- _WHAT TO DO_: Carry on the email exchange about Bob Kerrey and the Vietnamese American community, starting after its last sentence.

- _READING PASSAGE_:
Mr. Pham escaped Saigon in April 1975, when he was 10. His father, a lieutenant colonel in the South Vietnamese Air Force, spent 13 years doing hard labor in Communist "re- education camps."

 

"War is a dirty business," Mr. Pham said. "If you're going to ask what Bob Kerrey did in Vietnam, you've got to ask the Vietcong, who shelled Saigon, the city where I lived for 10 years, what they did and who they killed."

 

"I do feel sorry for what happened," Mr. Pham said. "They grew up without their father and I grew up without mine."

 

 

From: MH

Subject: [VWF] 'Bob Kerrey did the right thing'

Sent: Tuesday, May 08, 2001 5:50 PM

 

Hello ladies: Thought that pull quote might get your attention. As some VWF members have noted, the Viet-Am community has been silent on the Kerrey issue because some believe that killing VCs is not a war crime. In the NYT article below, the difference in attitudes among young and old is pretty stark. M

 

From:        DHN

Subject:    Re: [VWF] 'Bob Kerrey did the right thing'

Date:        Wed, 09 May 2001 10:22:12 EDT

 

 

Dear Mai, thank you for forwarding the NY Times' article.

- _SUPPLIED INFORMATION_:
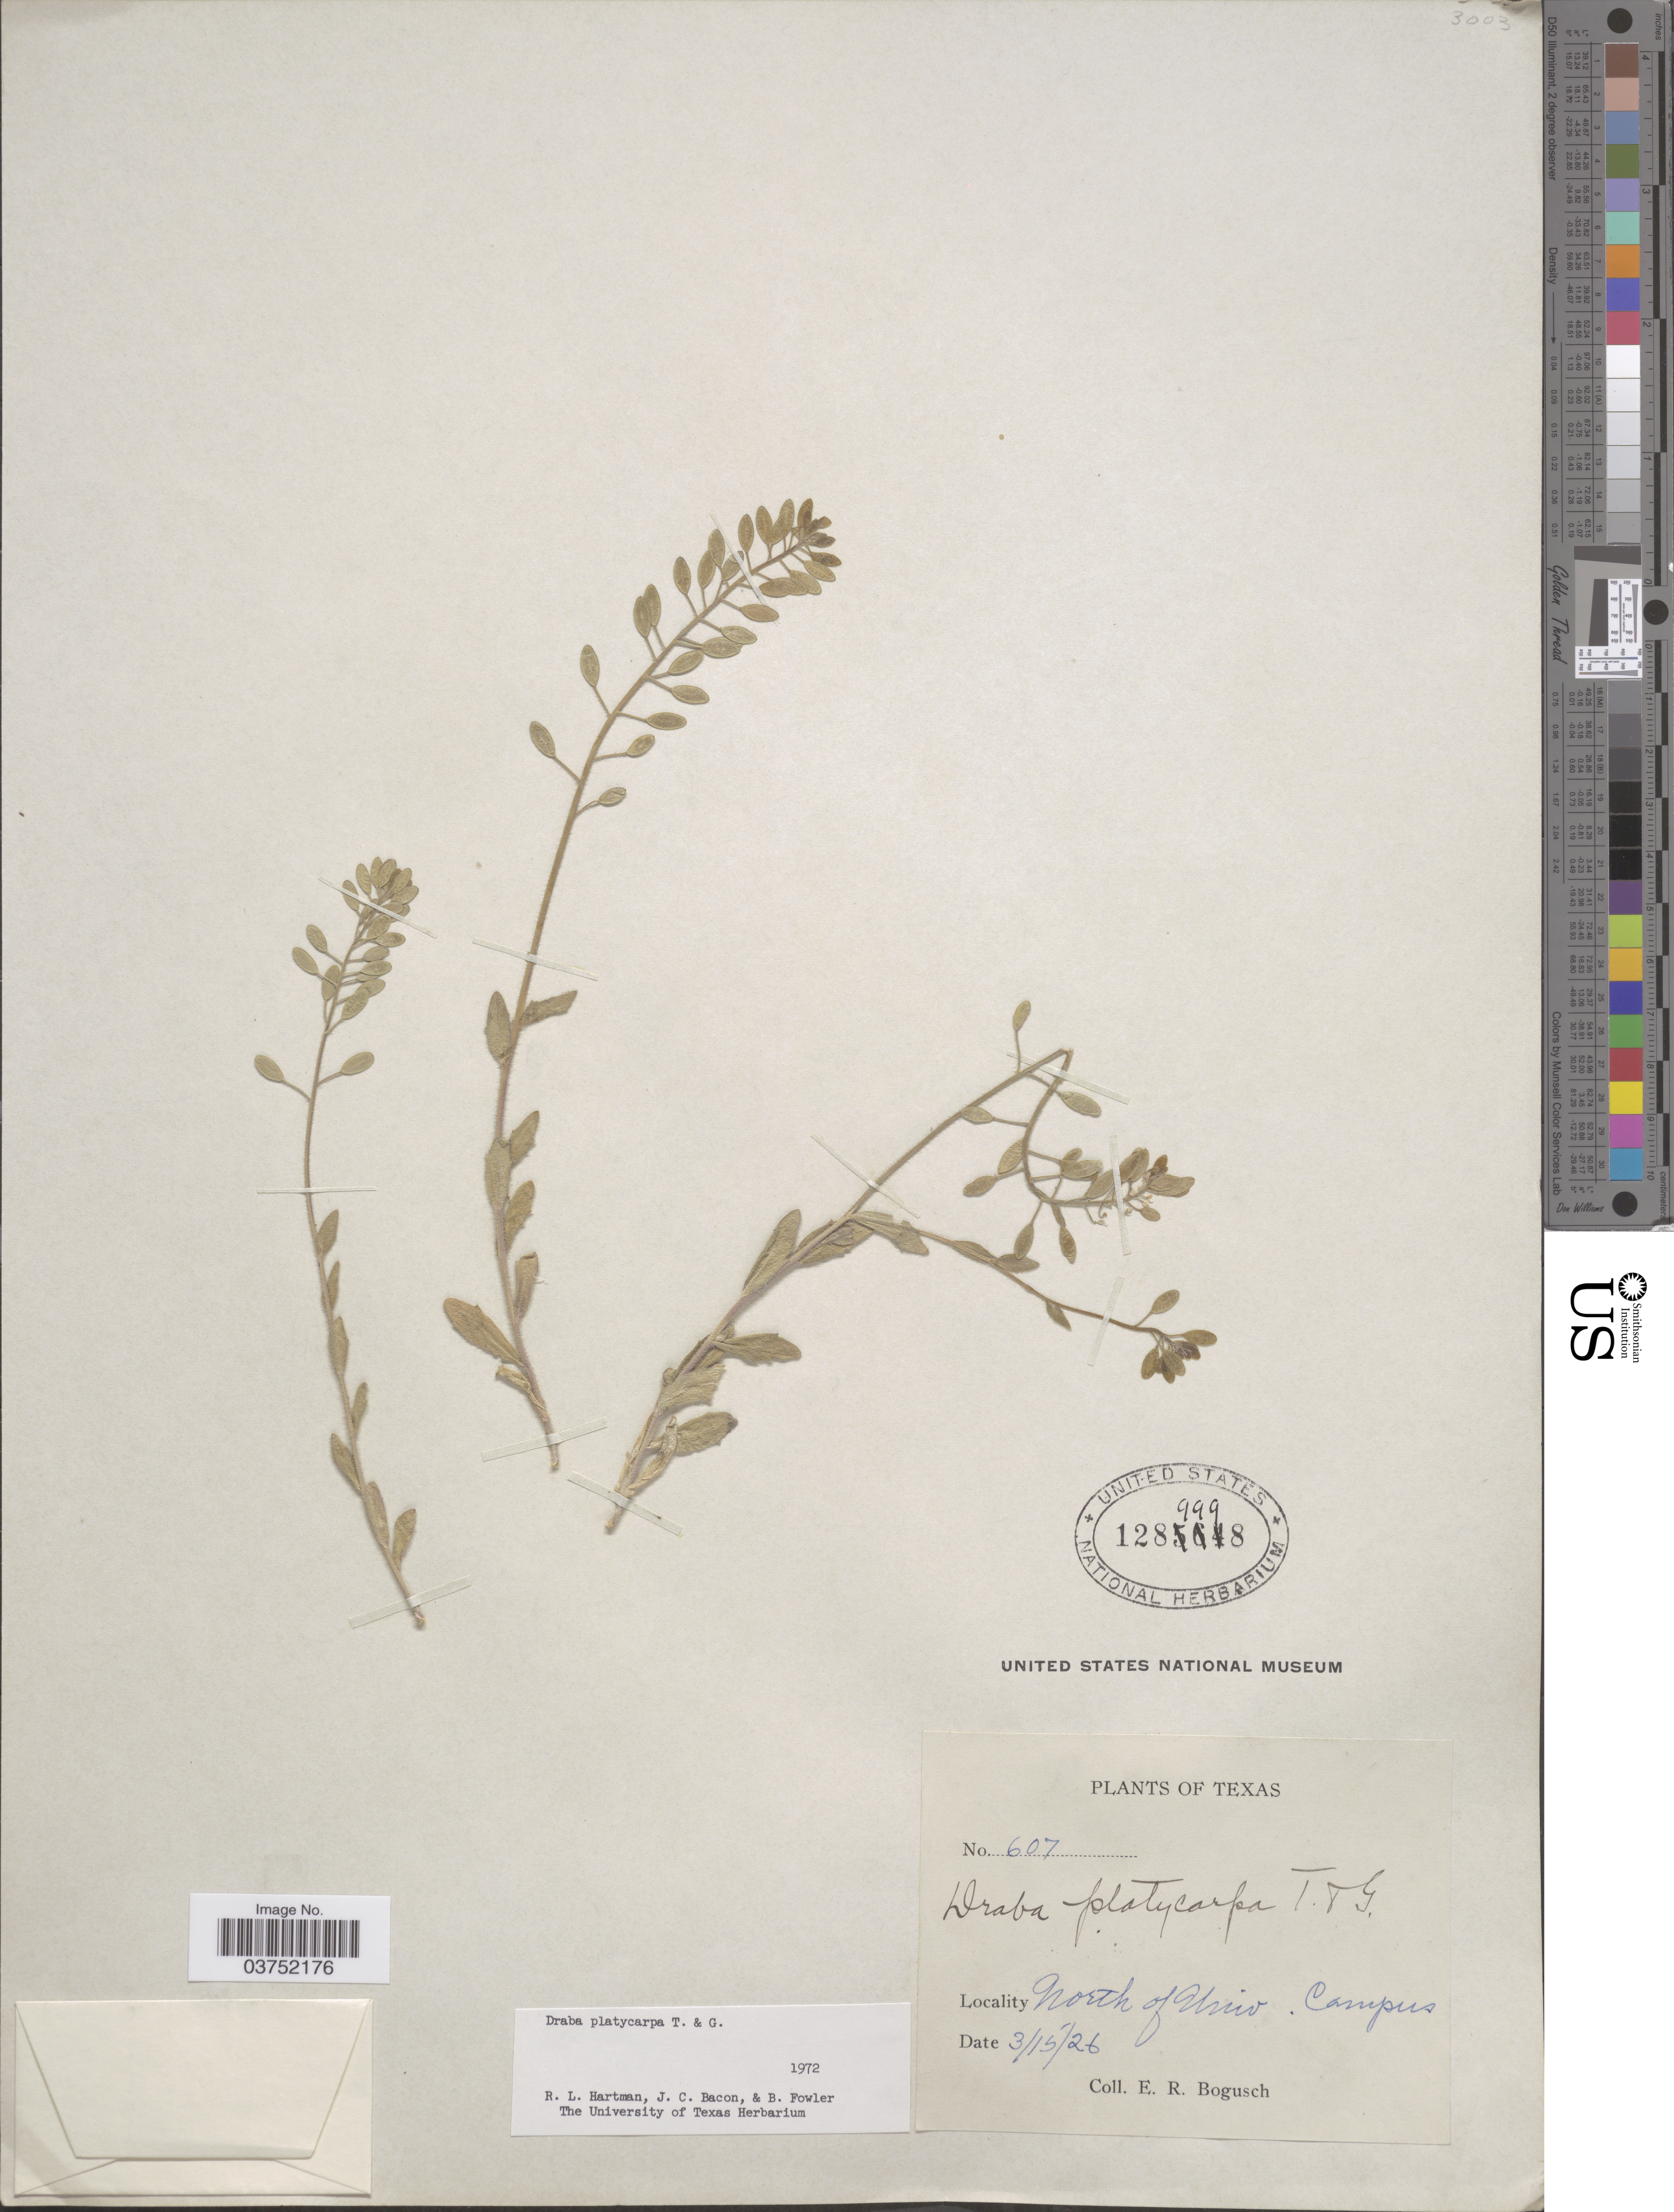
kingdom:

- _EXERCISE OUTPUT_:
Yes, the silence of the Vietnamese community is deafening.  Where is our indignance over the killing of childfen? DHN

 

From:        DD

Subject:    [VWF] Kerrey

Date:        Wed, 09 May 2001 01:51:33 -0000

 

 

A while back I read a book by a woman named Lady Borton and I believe it said that many of the women in Vietnam actually became soldiers during the war, and that one of the strengths of the North Vietnamese army was that the US didn't realize that many of the women they encountered were actually soldiers.  I find it really interesting that  the US media articles all assume the women weren't soldiers whom were shot.  (Of course they were unarmed it seems.)I bring this up not because I think that if they were soldiers, it was legitimate to kill them, but rather because it's an interesting observation about gender.  I am trying to imagine the chaos that must have resulted during the war if American men discovered that they were fighting against women!  Probably at the time, it was a real cultural taboo to kill women, even if they were life-threatening.  How did the soldiers deal with this?  And if women did fight in the war, why is that fact still ignored by the media today?

 

Does anyone know if there is a history of Vietnamese women during the war?

 

Thanks,

D

 

From:        BH

Subject:    RE: [VWF] 'Bob Kerrey did the right thing'

Date:        Tue, 8 May 2001 21:54:30 -0400 (EDT)

 

 

Hmm. For some reason our archive system is messed up and the nexis search didn't record it either. But I wrote a story on April 27 with response from local VNese-Ams who don't believe what Kerrey did was right.  

 

In fact, one person in particular, felt his actions were a complete betrayal to everything he thought about Kerrey before. Since he believes that not only did Kerrey commit atrocities, but used those deaths to his advantage to receive medals and further his career. And the only reason Kerrey seems contrite is because the story was running regardless.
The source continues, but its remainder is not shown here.